DATA SECTION: Begin
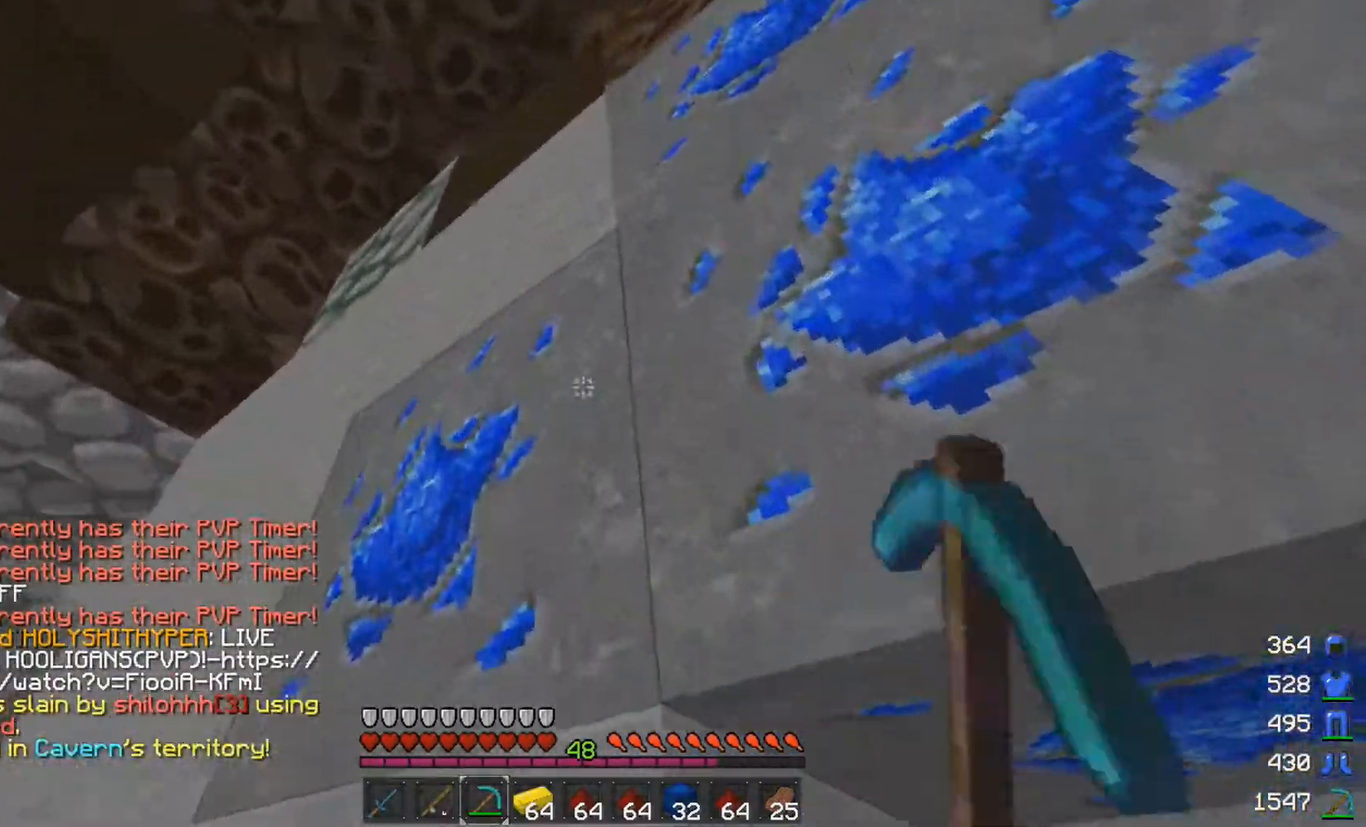
{"keys": [], "mouse": [], "events": [[33, "a", "up"], [183, "mouse_left", "down"], [233, "mouse_left", "up"]]}
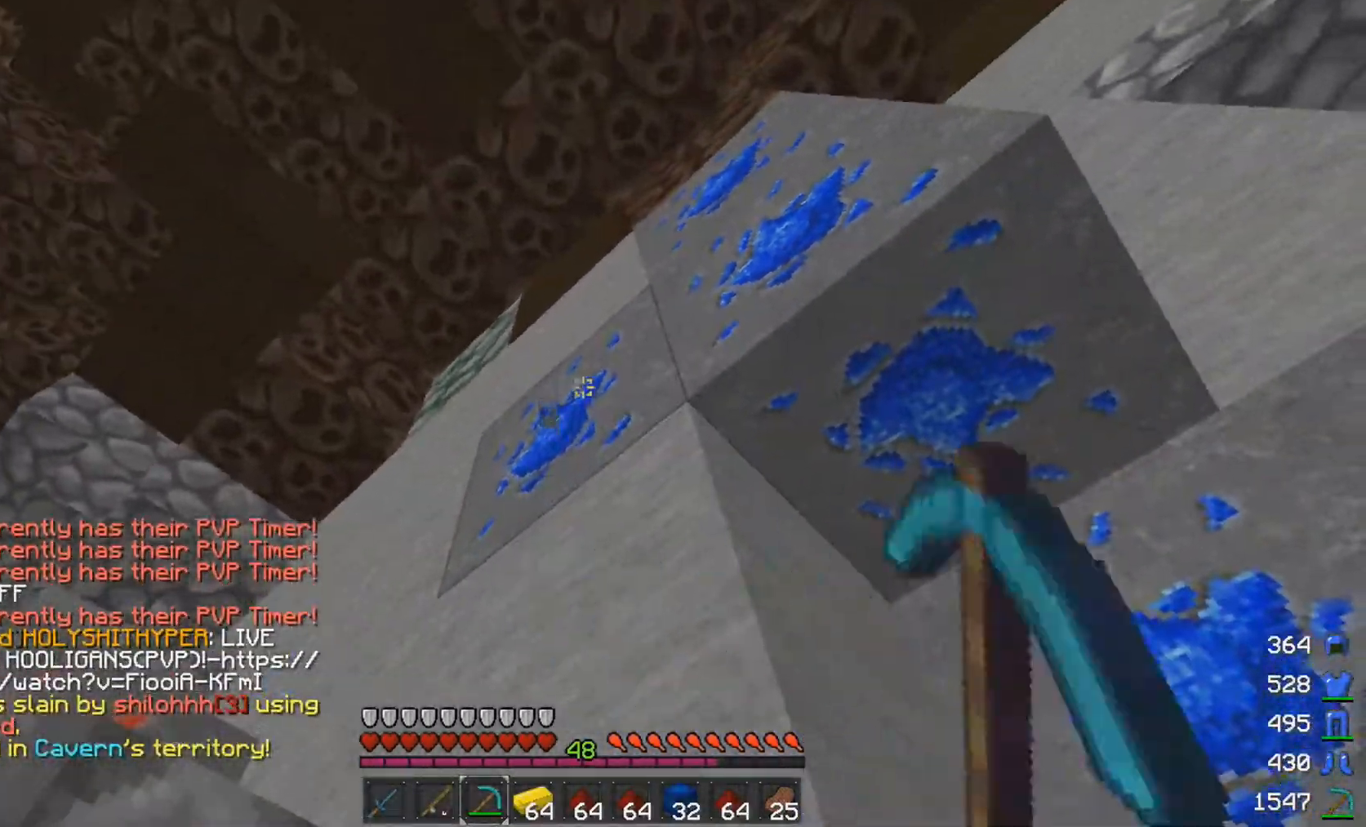
{"keys": [], "mouse": ["left"], "events": [[83, "mouse_left", "down"]]}
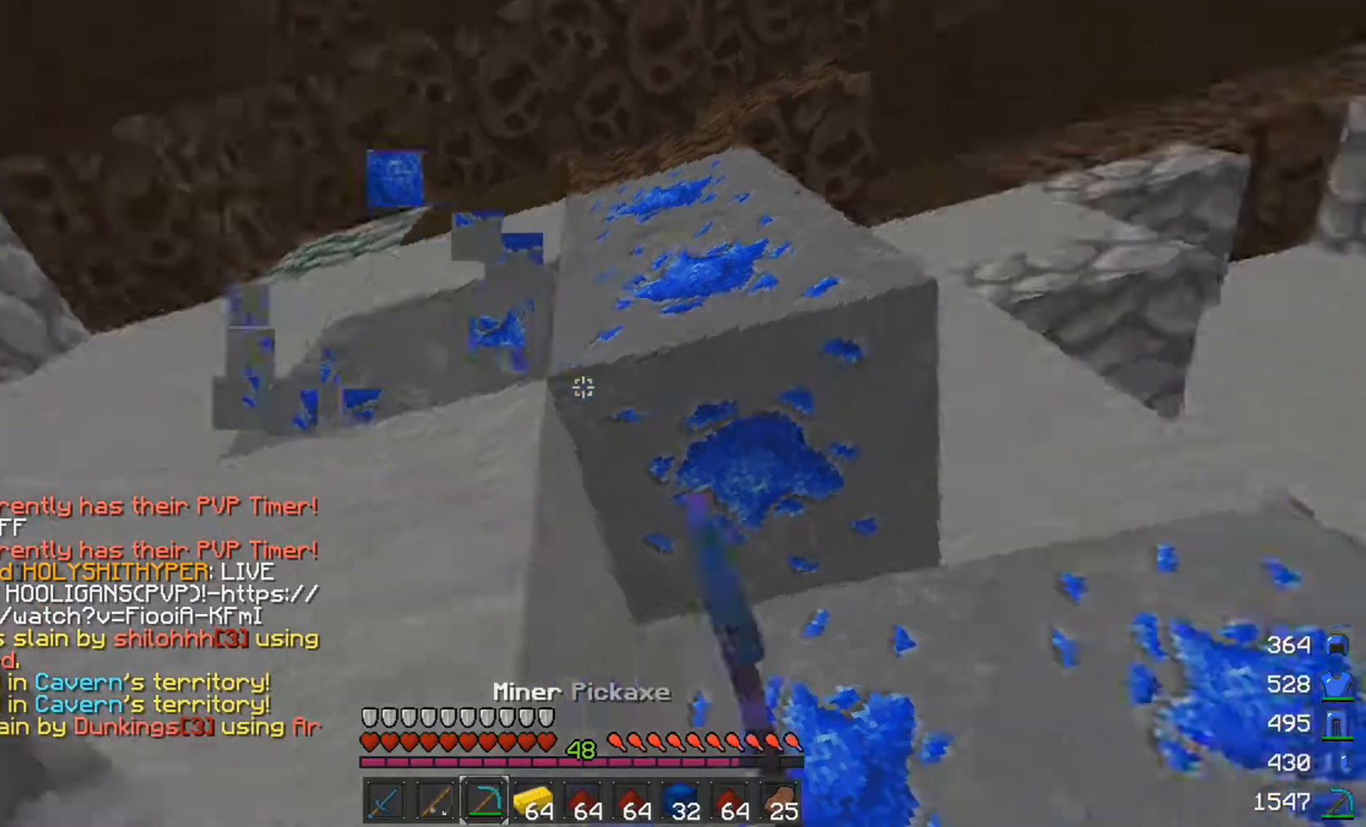
{"keys": [], "mouse": ["left"], "events": []}
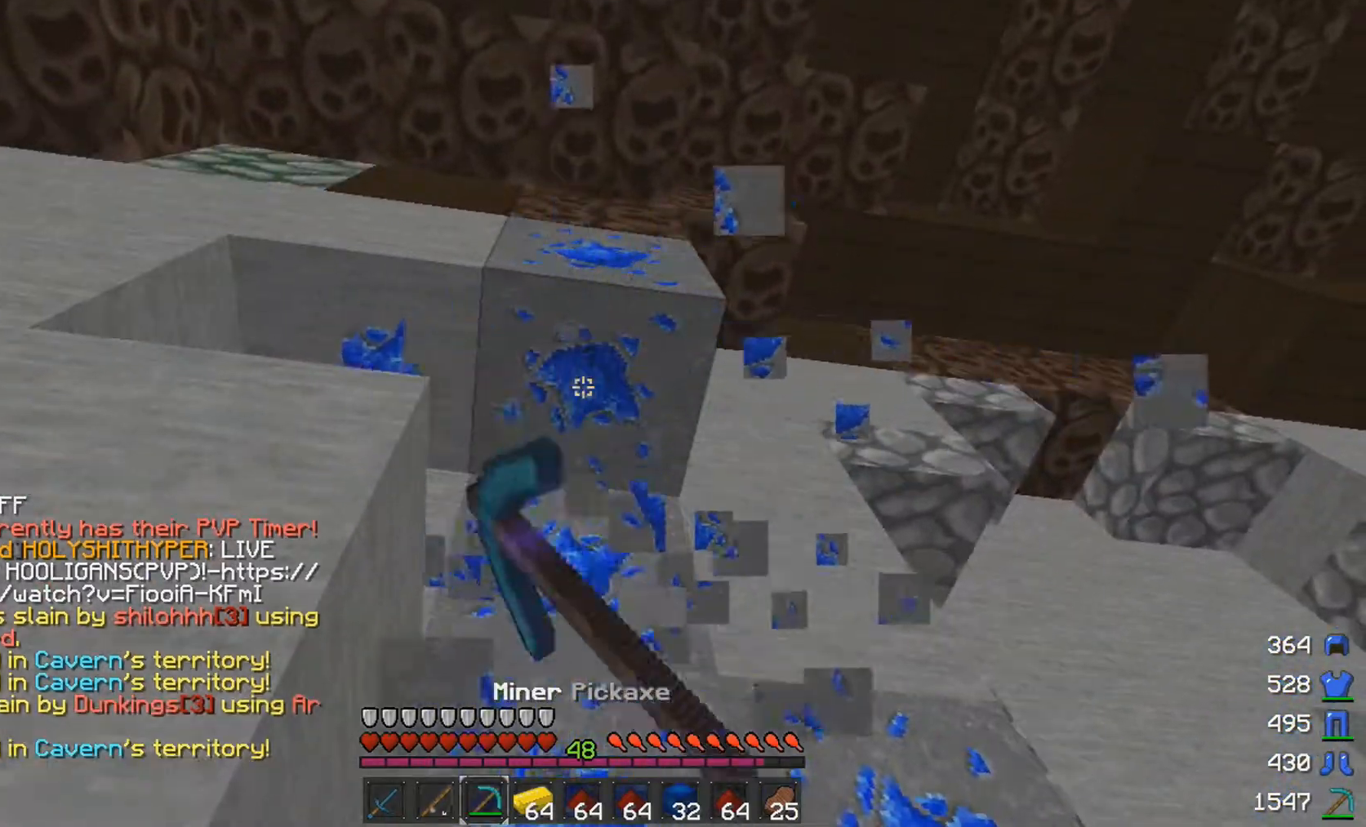
{"keys": [], "mouse": ["left"], "events": [[350, "d", "down"], [383, "d", "up"]]}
DATA SECTION: End
» **WHAT YOU NEED TO DO**: Copy out, from the material above, each line in which the string "down" is found.

» **PROBLEM SOLUTION**:
{"keys": [], "mouse": [], "events": [[33, "a", "up"], [183, "mouse_left", "down"], [233, "mouse_left", "up"]]}
{"keys": [], "mouse": ["left"], "events": [[83, "mouse_left", "down"]]}
{"keys": [], "mouse": ["left"], "events": [[350, "d", "down"], [383, "d", "up"]]}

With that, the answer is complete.